# WORK INSTRUCTION:
Please set out the lines of text from the records below as a numbered list, omitting blank lines and leaving the pictures out of your answer.

# MATERIAL PROVIDED:
+-------+

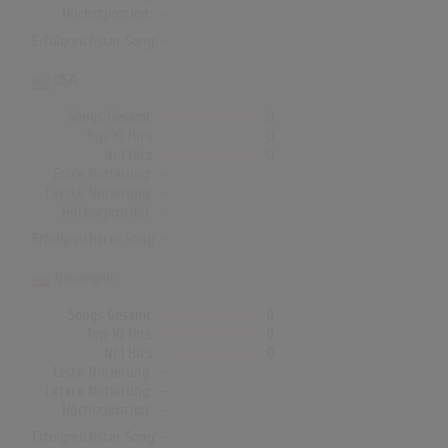
Höchstpostion:
-
Erfolgreichster Song: -
USA
Songs Gesamt
0
Top-10 Hits
0
Nr.1 Hits
0
Erste Notierung:
-
Letzte Notierung:
-
Höchstpostion:
-
Erfolgreichster Song: -
Norwegen
Songs Gesamt
0
Top-10 Hits
0
Nr.1 Hits
0
Erste Notierung:
-
Letzte Notierung:
-
Höchstpostion:
-
Erfolgreichster Song: -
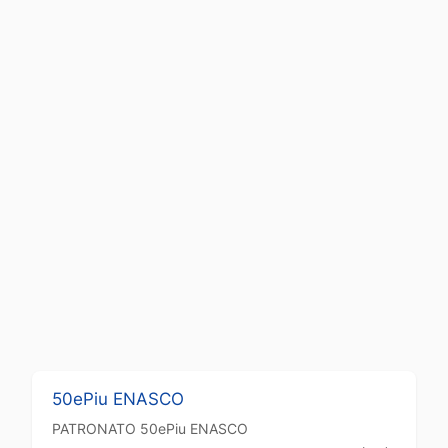
50ePiu ENASCO
PATRONATO
50ePiu ENASCO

+-------+

# TASK RESPONSE:
1. Höchstpostion:
2. -
3. Erfolgreichster Song: -
4. USA
5. Songs Gesamt
6. 0
7. Top-10 Hits
8. 0
9. Nr.1 Hits
10. 0
11. Erste Notierung:
12. -
13. Letzte Notierung:
14. -
15. Höchstpostion:
16. -
17. Erfolgreichster Song: -
18. Norwegen
19. Songs Gesamt
20. 0
21. Top-10 Hits
22. 0
23. Nr.1 Hits
24. 0
25. Erste Notierung:
26. -
27. Letzte Notierung:
28. -
29. Höchstpostion:
30. -
31. Erfolgreichster Song: -
32. 50ePiu ENASCO
33. PATRONATO
34. 50ePiu ENASCO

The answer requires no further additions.